Any existence beyond that was in the heads of groups of people who wanted to feel as if they were discriminated against and put upon by the existence of the CCC. In way, we were sort of providing them a service…
I was more of a Baker 13’er, myself.
There was a lot of overlap. We got the Baker master (Dr. Rod) to run. He told us that he’d join a run if 100 naked people covered in shaving cream came and knocked on his door. Back in the day, we were calling it ‘Club 13’, because the Baker Cabinet didn’t want to pay cleanup bills. OTOH, it was the job of the Baker Chief Justice to handle organization and procurement of shaving cream.
PaulW says
Resident of Pasco, and my mom’s a teacher in the state, so I kinda know the location and the work environs.
From what I’ve seen in the news reports, the guy had other issues managing classes and sticking to lesson plans, with the magic trick stuff highlighted as something freaking somebody out. He was probably let go for the other stuff, but he heard ‘wizardry’ in the response and jumped on that.

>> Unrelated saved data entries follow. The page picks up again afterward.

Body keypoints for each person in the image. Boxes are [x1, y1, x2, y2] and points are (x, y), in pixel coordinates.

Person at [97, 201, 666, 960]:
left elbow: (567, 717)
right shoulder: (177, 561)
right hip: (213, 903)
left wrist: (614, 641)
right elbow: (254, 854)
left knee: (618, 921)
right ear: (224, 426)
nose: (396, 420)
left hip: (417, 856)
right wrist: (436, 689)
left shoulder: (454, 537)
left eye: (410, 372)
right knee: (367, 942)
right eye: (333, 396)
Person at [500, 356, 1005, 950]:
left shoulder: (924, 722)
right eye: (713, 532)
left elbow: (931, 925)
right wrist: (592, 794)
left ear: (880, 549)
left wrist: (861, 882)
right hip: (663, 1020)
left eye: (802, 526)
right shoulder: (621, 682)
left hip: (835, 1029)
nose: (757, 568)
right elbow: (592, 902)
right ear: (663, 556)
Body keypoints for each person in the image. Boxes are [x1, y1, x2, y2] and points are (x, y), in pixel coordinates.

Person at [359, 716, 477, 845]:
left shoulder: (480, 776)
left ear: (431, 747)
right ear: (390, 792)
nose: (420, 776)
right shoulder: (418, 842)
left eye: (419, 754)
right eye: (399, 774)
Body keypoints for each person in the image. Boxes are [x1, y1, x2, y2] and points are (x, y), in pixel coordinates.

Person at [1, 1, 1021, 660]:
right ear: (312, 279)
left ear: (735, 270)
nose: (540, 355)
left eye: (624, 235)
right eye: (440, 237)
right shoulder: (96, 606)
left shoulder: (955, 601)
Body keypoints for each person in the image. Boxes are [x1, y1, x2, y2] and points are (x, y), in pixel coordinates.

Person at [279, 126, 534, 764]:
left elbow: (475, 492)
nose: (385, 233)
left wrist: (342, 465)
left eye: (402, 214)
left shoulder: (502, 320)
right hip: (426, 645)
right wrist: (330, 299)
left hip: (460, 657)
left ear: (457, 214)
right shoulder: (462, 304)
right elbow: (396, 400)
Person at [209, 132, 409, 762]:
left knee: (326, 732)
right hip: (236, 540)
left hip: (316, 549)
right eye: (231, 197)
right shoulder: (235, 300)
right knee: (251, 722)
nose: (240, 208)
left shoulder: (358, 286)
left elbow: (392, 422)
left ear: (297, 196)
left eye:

I’ve also seen some comments about the populations being ‘better’ AKA ‘more enlightened’ in more posh communities like Orlando and Miami. Uh, yeah, right. The whole state’s schizoid. Third largest population and 49th smallest school budget, with high dropout rates and even the NCLB crap has the whole state rated C+, and massive budget cuts on the way all because no one wants to pay for anything anymore.
Rachel says
I live by the school, and he did not get fired for doing a silly magic trick. The man got fired for not following lesson plans, letting children not allowed to go onto the computers go on the computers and more. This was just another reason and what he likes to focus on so he can get more attention.